**What to produce:**
Down to the final line, print the records below exactly and without pictures.

..........

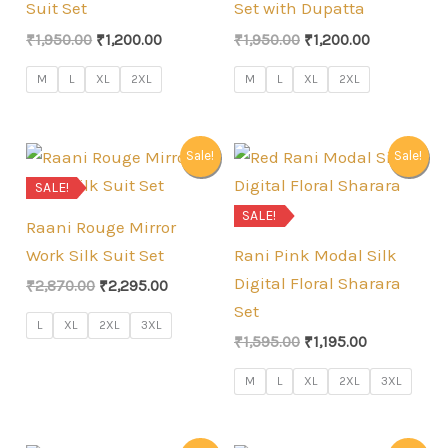
Suit Set
Set with Dupatta
Original
Current
Original
Current
₹
1,950.00
₹
1,200.00
₹
1,950.00
₹
1,200.00
price
price
price
price
was:
is:
was:
is:
M
L
XL
2XL
M
L
XL
2XL
₹1,950.00.
₹1,200.00.
₹1,950.00.
₹1,200.00.
Sale!
Sale!
SALE!
SALE!
Raani Rouge Mirror
Work Silk Suit Set
Rani Pink Modal Silk
Digital Floral Sharara
Original
Current
₹
2,870.00
₹
2,295.00
price
price
Set
was:
is:
L
XL
2XL
3XL
Original
Current
₹2,870.00.
₹2,295.00.
₹
1,595.00
₹
1,195.00
price
price
was:
is:
M
L
XL
2XL
3XL
₹1,595.00.
₹1,195.00.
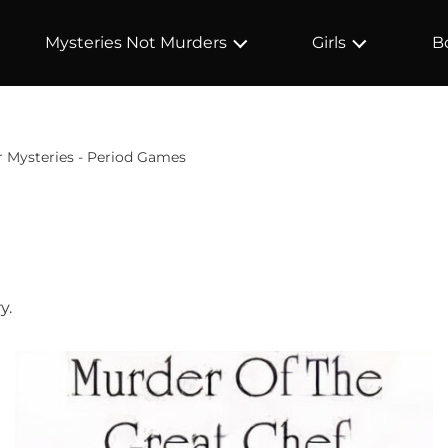
Mysteries Not Murders
Girls
B
 Mysteries - Period Games
y.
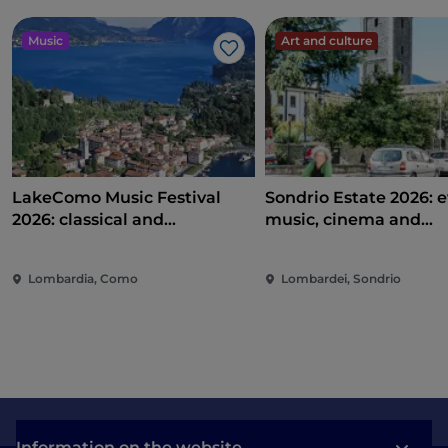
Music
Art and culture
Like
LakeComo Music Festival
Sondrio Estate 2026: e
2026: classical and
music, cinema and
contemporary music among
entertainment in the 
villas and gardens on Lake
of the city
Lombardia, Como
Lombardei, Sondrio
Como
Information on the website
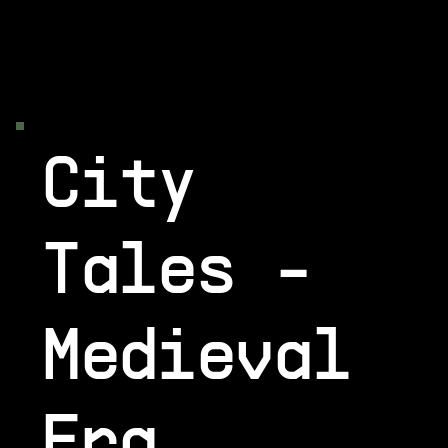
City
Tales -
Medieval
Era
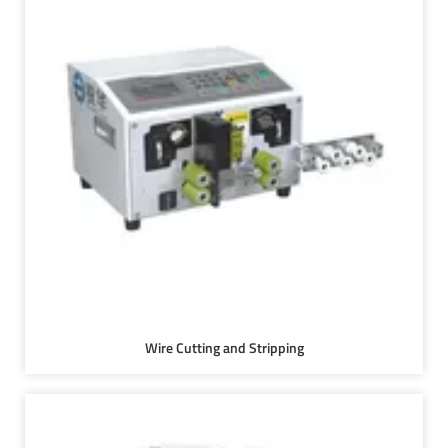
Wire Cutting and Stripping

..........

**Response box:**
Suit Set
Set with Dupatta
Original
Current
Original
Current
₹
1,950.00
₹
1,200.00
₹
1,950.00
₹
1,200.00
price
price
price
price
was:
is:
was:
is:
M
L
XL
2XL
M
L
XL
2XL
₹1,950.00.
₹1,200.00.
₹1,950.00.
₹1,200.00.
Sale!
Sale!
SALE!
SALE!
Raani Rouge Mirror
Work Silk Suit Set
Rani Pink Modal Silk
Digital Floral Sharara
Original
Current
₹
2,870.00
₹
2,295.00
price
price
Set
was:
is:
L
XL
2XL
3XL
Original
Current
₹2,870.00.
₹2,295.00.
₹
1,595.00
₹
1,195.00
price
price
was:
is:
M
L
XL
2XL
3XL
₹1,595.00.
₹1,195.00.
Mysteries Not Murders
Girls
B
 Mysteries - Period Games
y.
Music
Art and culture
Like
LakeComo Music Festival
Sondrio Estate 2026: e
2026: classical and
music, cinema and
contemporary music among
entertainment in the 
villas and gardens on Lake
of the city
Lombardia, Como
Lombardei, Sondrio
Como
Information on the website
City
Tales -
Medieval
Era
Wire Cutting and Stripping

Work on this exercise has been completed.